● AIM OF THE EXERCISE:
Word for word, give the entries back.

● EXTRACTED RECORDS:
+++
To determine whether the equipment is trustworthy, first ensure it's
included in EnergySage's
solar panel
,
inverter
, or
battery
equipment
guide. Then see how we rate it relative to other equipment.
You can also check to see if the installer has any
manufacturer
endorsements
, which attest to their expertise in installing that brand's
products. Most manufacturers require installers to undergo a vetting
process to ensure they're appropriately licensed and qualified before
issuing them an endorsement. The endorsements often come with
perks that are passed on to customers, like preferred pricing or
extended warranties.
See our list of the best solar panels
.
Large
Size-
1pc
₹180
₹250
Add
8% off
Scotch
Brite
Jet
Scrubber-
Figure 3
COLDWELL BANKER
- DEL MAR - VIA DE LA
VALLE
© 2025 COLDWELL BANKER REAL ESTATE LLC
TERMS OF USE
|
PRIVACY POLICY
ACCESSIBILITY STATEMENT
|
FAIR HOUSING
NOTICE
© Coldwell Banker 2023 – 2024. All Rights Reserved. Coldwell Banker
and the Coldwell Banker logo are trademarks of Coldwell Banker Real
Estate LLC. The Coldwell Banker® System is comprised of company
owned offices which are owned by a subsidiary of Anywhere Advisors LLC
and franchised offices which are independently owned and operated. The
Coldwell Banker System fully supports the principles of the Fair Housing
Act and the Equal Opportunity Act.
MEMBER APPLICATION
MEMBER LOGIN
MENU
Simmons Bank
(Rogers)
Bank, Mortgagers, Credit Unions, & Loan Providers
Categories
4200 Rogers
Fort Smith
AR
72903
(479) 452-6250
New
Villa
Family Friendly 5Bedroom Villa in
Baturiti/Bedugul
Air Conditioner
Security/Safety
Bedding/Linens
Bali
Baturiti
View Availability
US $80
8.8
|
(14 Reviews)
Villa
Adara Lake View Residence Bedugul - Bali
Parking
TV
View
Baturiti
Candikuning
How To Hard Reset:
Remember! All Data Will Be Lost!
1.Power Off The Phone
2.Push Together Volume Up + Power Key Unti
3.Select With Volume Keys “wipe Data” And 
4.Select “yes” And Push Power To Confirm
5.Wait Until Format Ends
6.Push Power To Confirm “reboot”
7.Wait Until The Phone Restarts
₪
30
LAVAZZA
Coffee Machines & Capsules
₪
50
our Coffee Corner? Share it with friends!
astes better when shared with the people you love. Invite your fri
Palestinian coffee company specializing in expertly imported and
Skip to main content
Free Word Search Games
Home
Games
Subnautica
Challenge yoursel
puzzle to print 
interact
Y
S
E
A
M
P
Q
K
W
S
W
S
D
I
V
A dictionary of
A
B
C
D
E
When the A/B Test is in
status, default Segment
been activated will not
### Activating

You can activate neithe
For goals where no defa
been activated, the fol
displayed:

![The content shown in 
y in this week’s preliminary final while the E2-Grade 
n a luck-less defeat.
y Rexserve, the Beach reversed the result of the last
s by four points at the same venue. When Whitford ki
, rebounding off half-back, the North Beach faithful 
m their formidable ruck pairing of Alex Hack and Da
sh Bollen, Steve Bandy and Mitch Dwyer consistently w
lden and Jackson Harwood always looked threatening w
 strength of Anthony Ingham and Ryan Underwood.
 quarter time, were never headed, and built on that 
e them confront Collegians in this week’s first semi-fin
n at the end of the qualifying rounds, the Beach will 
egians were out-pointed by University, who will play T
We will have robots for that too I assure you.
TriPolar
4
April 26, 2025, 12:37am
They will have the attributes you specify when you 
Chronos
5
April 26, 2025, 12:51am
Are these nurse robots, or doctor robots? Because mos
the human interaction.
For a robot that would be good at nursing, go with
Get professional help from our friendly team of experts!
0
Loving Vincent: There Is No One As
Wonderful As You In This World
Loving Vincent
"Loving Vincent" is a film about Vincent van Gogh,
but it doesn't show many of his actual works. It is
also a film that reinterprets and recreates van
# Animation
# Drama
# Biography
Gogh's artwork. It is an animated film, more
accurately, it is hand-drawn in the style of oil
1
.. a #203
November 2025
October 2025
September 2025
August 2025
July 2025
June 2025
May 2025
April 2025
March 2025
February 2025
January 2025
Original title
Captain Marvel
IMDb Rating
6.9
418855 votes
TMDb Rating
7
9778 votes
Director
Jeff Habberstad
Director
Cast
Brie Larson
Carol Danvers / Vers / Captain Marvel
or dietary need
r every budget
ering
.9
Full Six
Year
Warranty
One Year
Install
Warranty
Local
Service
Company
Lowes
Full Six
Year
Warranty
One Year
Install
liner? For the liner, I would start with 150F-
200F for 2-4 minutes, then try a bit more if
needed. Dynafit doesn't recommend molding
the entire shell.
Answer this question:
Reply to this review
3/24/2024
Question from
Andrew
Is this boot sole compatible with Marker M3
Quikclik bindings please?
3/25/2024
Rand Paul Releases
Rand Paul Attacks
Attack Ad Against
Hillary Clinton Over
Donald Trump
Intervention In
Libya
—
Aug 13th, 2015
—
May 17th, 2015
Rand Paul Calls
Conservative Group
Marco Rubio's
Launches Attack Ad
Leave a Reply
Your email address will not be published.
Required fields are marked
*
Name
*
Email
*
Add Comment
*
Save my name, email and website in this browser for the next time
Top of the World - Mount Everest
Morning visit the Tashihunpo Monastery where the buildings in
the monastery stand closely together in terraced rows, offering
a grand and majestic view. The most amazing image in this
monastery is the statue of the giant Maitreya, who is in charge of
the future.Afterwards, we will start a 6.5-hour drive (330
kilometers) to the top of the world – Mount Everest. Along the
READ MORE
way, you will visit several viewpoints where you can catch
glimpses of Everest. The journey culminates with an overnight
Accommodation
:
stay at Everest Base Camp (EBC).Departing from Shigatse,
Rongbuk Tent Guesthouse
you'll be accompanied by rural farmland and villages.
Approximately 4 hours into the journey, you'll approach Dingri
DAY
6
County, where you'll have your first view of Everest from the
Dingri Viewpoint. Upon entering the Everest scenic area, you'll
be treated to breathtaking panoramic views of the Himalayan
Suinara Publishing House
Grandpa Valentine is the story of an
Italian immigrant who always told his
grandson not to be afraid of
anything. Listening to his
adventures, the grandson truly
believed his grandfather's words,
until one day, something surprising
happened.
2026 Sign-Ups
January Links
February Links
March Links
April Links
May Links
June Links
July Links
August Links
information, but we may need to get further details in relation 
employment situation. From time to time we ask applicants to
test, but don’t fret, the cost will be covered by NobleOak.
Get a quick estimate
+++
● WRITTEN ANSWER:
To determine whether the equipment is trustworthy, first ensure it's
included in EnergySage's
solar panel
,
inverter
, or
battery
equipment
guide. Then see how we rate it relative to other equipment.
You can also check to see if the installer has any
manufacturer
endorsements
, which attest to their expertise in installing that brand's
products. Most manufacturers require installers to undergo a vetting
process to ensure they're appropriately licensed and qualified before
issuing them an endorsement. The endorsements often come with
perks that are passed on to customers, like preferred pricing or
extended warranties.
See our list of the best solar panels
.
Large
Size-
1pc
₹180
₹250
Add
8% off
Scotch
Brite
Jet
Scrubber-
Figure 3
COLDWELL BANKER
- DEL MAR - VIA DE LA
VALLE
© 2025 COLDWELL BANKER REAL ESTATE LLC
TERMS OF USE
|
PRIVACY POLICY
ACCESSIBILITY STATEMENT
|
FAIR HOUSING
NOTICE
© Coldwell Banker 2023 – 2024. All Rights Reserved. Coldwell Banker
and the Coldwell Banker logo are trademarks of Coldwell Banker Real
Estate LLC. The Coldwell Banker® System is comprised of company
owned offices which are owned by a subsidiary of Anywhere Advisors LLC
and franchised offices which are independently owned and operated. The
Coldwell Banker System fully supports the principles of the Fair Housing
Act and the Equal Opportunity Act.
MEMBER APPLICATION
MEMBER LOGIN
MENU
Simmons Bank
(Rogers)
Bank, Mortgagers, Credit Unions, & Loan Providers
Categories
4200 Rogers
Fort Smith
AR
72903
(479) 452-6250
New
Villa
Family Friendly 5Bedroom Villa in
Baturiti/Bedugul
Air Conditioner
Security/Safety
Bedding/Linens
Bali
Baturiti
View Availability
US $80
8.8
|
(14 Reviews)
Villa
Adara Lake View Residence Bedugul - Bali
Parking
TV
View
Baturiti
Candikuning
How To Hard Reset:
Remember! All Data Will Be Lost!
1.Power Off The Phone
2.Push Together Volume Up + Power Key Unti
3.Select With Volume Keys “wipe Data” And 
4.Select “yes” And Push Power To Confirm
5.Wait Until Format Ends
6.Push Power To Confirm “reboot”
7.Wait Until The Phone Restarts
₪
30
LAVAZZA
Coffee Machines & Capsules
₪
50
our Coffee Corner? Share it with friends!
astes better when shared with the people you love. Invite your fri
Palestinian coffee company specializing in expertly imported and
Skip to main content
Free Word Search Games
Home
Games
Subnautica
Challenge yoursel
puzzle to print 
interact
Y
S
E
A
M
P
Q
K
W
S
W
S
D
I
V
A dictionary of
A
B
C
D
E
When the A/B Test is in
status, default Segment
been activated will not
### Activating

You can activate neithe
For goals where no defa
been activated, the fol
displayed:

![The content shown in 
y in this week’s preliminary final while the E2-Grade 
n a luck-less defeat.
y Rexserve, the Beach reversed the result of the last
s by four points at the same venue. When Whitford ki
, rebounding off half-back, the North Beach faithful 
m their formidable ruck pairing of Alex Hack and Da
sh Bollen, Steve Bandy and Mitch Dwyer consistently w
lden and Jackson Harwood always looked threatening w
 strength of Anthony Ingham and Ryan Underwood.
 quarter time, were never headed, and built on that 
e them confront Collegians in this week’s first semi-fin
n at the end of the qualifying rounds, the Beach will 
egians were out-pointed by University, who will play T
We will have robots for that too I assure you.
TriPolar
4
April 26, 2025, 12:37am
They will have the attributes you specify when you 
Chronos
5
April 26, 2025, 12:51am
Are these nurse robots, or doctor robots? Because mos
the human interaction.
For a robot that would be good at nursing, go with
Get professional help from our friendly team of experts!
0
Loving Vincent: There Is No One As
Wonderful As You In This World
Loving Vincent
"Loving Vincent" is a film about Vincent van Gogh,
but it doesn't show many of his actual works. It is
also a film that reinterprets and recreates van
# Animation
# Drama
# Biography
Gogh's artwork. It is an animated film, more
accurately, it is hand-drawn in the style of oil
1
.. a #203
November 2025
October 2025
September 2025
August 2025
July 2025
June 2025
May 2025
April 2025
March 2025
February 2025
January 2025
Original title
Captain Marvel
IMDb Rating
6.9
418855 votes
TMDb Rating
7
9778 votes
Director
Jeff Habberstad
Director
Cast
Brie Larson
Carol Danvers / Vers / Captain Marvel
or dietary need
r every budget
ering
.9
Full Six
Year
Warranty
One Year
Install
Warranty
Local
Service
Company
Lowes
Full Six
Year
Warranty
One Year
Install
liner? For the liner, I would start with 150F-
200F for 2-4 minutes, then try a bit more if
needed. Dynafit doesn't recommend molding
the entire shell.
Answer this question:
Reply to this review
3/24/2024
Question from
Andrew
Is this boot sole compatible with Marker M3
Quikclik bindings please?
3/25/2024
Rand Paul Releases
Rand Paul Attacks
Attack Ad Against
Hillary Clinton Over
Donald Trump
Intervention In
Libya
—
Aug 13th, 2015
—
May 17th, 2015
Rand Paul Calls
Conservative Group
Marco Rubio's
Launches Attack Ad
Leave a Reply
Your email address will not be published.
Required fields are marked
*
Name
*
Email
*
Add Comment
*
Save my name, email and website in this browser for the next time
Top of the World - Mount Everest
Morning visit the Tashihunpo Monastery where the buildings in
the monastery stand closely together in terraced rows, offering
a grand and majestic view. The most amazing image in this
monastery is the statue of the giant Maitreya, who is in charge of
the future.Afterwards, we will start a 6.5-hour drive (330
kilometers) to the top of the world – Mount Everest. Along the
READ MORE
way, you will visit several viewpoints where you can catch
glimpses of Everest. The journey culminates with an overnight
Accommodation
:
stay at Everest Base Camp (EBC).Departing from Shigatse,
Rongbuk Tent Guesthouse
you'll be accompanied by rural farmland and villages.
Approximately 4 hours into the journey, you'll approach Dingri
DAY
6
County, where you'll have your first view of Everest from the
Dingri Viewpoint. Upon entering the Everest scenic area, you'll
be treated to breathtaking panoramic views of the Himalayan
Suinara Publishing House
Grandpa Valentine is the story of an
Italian immigrant who always told his
grandson not to be afraid of
anything. Listening to his
adventures, the grandson truly
believed his grandfather's words,
until one day, something surprising
happened.
2026 Sign-Ups
January Links
February Links
March Links
April Links
May Links
June Links
July Links
August Links
information, but we may need to get further details in relation 
employment situation. From time to time we ask applicants to
test, but don’t fret, the cost will be covered by NobleOak.
Get a quick estimate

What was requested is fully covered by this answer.